Vision-language datasets are vital for both text-to-image (T2I) and image-to-text (I2T) research. However, current datasets lack descriptions with fine-grained detail that would allow for richer associations to be learned by models. To fill the gap, we introduce Descriptions of Connected and Contrasting Images (DOCCI), a dataset with long, human-annotated English descriptions for 15k images that were taken, curated and donated by a single researcher intent on capturing key challenges such as spatial relations, counting, text rendering, world knowledge, and more. We instruct human annotators to create comprehensive descriptions for each image; these average 136 words in length and are crafted to clearly distinguish each image from those that are related or similar. Each description is highly compositional and typically encompasses multiple challenges. Through both quantitative and qualitative analyses, we demonstrate that DOCCI serves as an effective training resource for image-to-text generation -- a PaLI 5B model finetuned on DOCCI shows equal or superior results compared to highly-performant larger models like LLaVA-1.5 7B and InstructBLIP 7B. Furthermore, we show that DOCCI is a useful testbed for text-to-image generation, highlighting the limitations of current text-to-image models in capturing long descriptions and fine details.

Dataset

The DOCCI dataset consists of comprehensive descriptions on 15k images specifically taken with the objective of evaluating T2I and I2T models. These cover a lot of key details in the images, as illustrated below.

This unprecedented level of detail in the descriptions allows to evaluate T2I models by messuring how well they reconstruct the real images, as seen in the example below.

Downloads

🤗 DOCCI can also be used via Huggingface Datasets 🤗

DOCCI Descriptions (10.5 MB)

Detailed descriptions of each of the DOCCI images. The format is JSON Lines, which means that each line is a JSON-encoded string. The description of each of the fields in the JSON object can be found in this README. If you find any error in the annotations, please report it in this form.

DOCCI Images (7.1 GB)

15k images that form the visual basis for the DOCCI descriptions (all either portrait or landscape aspect ratio).

DOCCI Metadata (155 MB)

Metadata about the images and the prompts as JSON Lines. The description of each of the fields in the JSON object can be found in this README.

DOCCI AAR Images (3.6 GB)

An additional 9.6k unannotated images that are cropped to arbitrary aspect ratios from tall portraits to long landscapes.

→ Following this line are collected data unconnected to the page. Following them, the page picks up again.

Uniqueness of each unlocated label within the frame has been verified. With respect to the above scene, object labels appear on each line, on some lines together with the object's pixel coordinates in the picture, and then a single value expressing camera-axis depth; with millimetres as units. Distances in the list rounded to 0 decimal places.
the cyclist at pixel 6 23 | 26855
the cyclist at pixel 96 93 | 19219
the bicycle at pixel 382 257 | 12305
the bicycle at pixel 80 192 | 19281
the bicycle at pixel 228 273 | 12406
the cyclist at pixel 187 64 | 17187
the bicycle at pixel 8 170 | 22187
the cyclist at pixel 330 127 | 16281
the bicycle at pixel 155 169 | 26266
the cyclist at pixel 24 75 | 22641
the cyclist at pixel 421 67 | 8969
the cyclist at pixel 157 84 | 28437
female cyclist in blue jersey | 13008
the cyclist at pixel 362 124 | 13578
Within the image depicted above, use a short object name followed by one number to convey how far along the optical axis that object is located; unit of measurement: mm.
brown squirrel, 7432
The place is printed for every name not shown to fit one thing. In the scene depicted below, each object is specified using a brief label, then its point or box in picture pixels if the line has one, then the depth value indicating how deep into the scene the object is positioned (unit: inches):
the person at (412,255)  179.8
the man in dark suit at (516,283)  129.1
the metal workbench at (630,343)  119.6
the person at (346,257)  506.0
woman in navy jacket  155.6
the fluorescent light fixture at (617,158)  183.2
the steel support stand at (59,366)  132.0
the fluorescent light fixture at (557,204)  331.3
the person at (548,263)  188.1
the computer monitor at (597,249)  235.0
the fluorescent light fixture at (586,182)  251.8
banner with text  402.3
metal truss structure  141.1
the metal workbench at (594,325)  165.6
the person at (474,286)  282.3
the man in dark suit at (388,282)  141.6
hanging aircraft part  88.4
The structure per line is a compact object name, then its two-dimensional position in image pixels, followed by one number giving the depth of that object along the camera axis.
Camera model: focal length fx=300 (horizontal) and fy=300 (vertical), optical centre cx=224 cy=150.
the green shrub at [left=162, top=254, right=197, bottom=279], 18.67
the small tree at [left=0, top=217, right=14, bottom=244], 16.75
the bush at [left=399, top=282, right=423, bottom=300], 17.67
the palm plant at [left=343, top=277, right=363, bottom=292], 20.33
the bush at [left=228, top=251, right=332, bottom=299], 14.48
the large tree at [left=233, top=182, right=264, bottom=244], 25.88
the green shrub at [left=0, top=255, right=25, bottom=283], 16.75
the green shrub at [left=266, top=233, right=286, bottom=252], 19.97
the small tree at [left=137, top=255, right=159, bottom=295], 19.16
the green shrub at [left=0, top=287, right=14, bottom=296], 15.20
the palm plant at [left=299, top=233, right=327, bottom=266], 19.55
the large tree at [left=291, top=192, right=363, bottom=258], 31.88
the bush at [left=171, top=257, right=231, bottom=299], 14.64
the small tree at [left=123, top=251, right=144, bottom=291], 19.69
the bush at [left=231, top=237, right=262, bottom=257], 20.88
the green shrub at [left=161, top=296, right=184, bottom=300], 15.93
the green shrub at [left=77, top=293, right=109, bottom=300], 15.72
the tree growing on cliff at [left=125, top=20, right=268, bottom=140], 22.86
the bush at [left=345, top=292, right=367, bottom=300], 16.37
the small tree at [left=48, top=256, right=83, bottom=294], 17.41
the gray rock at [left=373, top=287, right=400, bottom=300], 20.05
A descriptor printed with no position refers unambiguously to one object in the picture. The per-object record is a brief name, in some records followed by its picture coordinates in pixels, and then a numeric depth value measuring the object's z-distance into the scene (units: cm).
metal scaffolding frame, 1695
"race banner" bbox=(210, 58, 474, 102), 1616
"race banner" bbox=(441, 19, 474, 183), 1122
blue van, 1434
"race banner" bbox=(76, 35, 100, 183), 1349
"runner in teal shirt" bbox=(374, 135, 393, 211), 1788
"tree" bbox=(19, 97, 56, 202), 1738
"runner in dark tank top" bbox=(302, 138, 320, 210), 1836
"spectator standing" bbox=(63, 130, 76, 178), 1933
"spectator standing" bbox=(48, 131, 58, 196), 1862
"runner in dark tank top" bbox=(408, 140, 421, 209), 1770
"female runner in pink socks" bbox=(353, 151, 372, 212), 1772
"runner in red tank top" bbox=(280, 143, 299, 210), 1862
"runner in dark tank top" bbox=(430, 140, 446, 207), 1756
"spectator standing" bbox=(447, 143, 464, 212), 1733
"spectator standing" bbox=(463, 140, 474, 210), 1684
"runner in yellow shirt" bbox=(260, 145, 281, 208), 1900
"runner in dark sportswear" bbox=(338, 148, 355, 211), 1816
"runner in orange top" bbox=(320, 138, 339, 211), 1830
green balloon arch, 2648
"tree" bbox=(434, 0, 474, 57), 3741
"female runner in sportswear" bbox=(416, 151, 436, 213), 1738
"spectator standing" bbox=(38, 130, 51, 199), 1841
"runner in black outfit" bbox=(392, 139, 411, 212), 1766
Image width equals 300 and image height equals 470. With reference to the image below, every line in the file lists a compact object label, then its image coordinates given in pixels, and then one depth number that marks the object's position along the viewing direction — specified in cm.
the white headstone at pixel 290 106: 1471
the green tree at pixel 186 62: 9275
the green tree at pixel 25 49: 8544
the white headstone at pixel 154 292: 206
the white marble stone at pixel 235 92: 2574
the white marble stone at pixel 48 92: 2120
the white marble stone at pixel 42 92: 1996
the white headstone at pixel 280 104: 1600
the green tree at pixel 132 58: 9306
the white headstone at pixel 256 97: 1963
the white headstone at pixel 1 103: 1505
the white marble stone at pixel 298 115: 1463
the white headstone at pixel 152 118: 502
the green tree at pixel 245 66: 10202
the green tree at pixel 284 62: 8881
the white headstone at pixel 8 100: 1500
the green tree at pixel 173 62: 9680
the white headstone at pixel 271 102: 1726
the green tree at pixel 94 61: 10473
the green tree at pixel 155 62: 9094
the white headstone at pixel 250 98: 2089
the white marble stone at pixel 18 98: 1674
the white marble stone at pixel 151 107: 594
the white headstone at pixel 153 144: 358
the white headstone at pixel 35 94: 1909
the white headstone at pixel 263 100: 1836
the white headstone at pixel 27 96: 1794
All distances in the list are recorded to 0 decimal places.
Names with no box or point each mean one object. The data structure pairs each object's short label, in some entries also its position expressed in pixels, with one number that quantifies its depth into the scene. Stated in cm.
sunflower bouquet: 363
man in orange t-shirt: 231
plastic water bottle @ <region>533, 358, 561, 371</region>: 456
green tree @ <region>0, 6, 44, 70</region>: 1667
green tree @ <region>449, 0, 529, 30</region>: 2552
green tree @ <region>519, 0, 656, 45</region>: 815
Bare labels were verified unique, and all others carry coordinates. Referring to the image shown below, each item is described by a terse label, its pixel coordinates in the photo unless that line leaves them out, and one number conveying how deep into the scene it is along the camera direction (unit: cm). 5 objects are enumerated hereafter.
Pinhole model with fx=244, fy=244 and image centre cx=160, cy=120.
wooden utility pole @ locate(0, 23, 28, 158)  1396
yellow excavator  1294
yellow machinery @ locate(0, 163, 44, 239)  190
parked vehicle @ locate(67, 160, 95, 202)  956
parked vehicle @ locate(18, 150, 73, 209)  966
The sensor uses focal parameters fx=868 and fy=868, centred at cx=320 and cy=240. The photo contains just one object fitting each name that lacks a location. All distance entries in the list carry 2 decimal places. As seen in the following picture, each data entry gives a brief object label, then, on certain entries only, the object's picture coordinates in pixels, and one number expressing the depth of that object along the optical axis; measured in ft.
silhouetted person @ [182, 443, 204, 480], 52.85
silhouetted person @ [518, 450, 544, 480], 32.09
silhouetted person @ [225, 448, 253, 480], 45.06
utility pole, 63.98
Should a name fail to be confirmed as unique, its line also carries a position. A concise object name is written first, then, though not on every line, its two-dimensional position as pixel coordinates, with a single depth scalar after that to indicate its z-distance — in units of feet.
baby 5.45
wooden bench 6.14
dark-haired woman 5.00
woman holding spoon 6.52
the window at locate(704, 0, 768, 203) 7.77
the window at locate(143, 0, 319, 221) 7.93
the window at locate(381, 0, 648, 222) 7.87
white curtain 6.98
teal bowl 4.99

The annotations and images are licensed by Google LLC under CC BY 4.0 license.

Descriptions

Field	Description
`example_id`	The unique ID of an example follows this format: `<split_id>_<index>`.
`split`	Identifier of the data split it belongs to (e.g. `qual_dev`).
`image_file`	Image filename (JPEG format).
`description`	Text description of the associated image.

Metadata

Field	Description
`example_id`	The unique ID of an example follows this format: `<split_id>_<index>`.
`cluster_id`	Cluster ID to which an image belongs.
`entity_tags`	Tags of common entities across DOCCI, such as `#E_CAT_TIGER`, which refers to the same gray tabby cat that appears many times in DOCCI.
`image_width`	Size of the image in pixels (width).
`image_height`	Size of the image in pixels (height).
`cloud_vision_api_responses`	Responses from Google Cloud Vision API such as object detection, OCR, and SafeSearch.
`dsg`	DSG subquestions and results. See the DSG paper for more details. These are only available for the `test`, `qual_dev`, and `qual_test` splits.
`distractors`	File names of four visually similar images. These are available for a randomly selected set of 1,000 test examples. For more details, see Section 3.3 of our paper.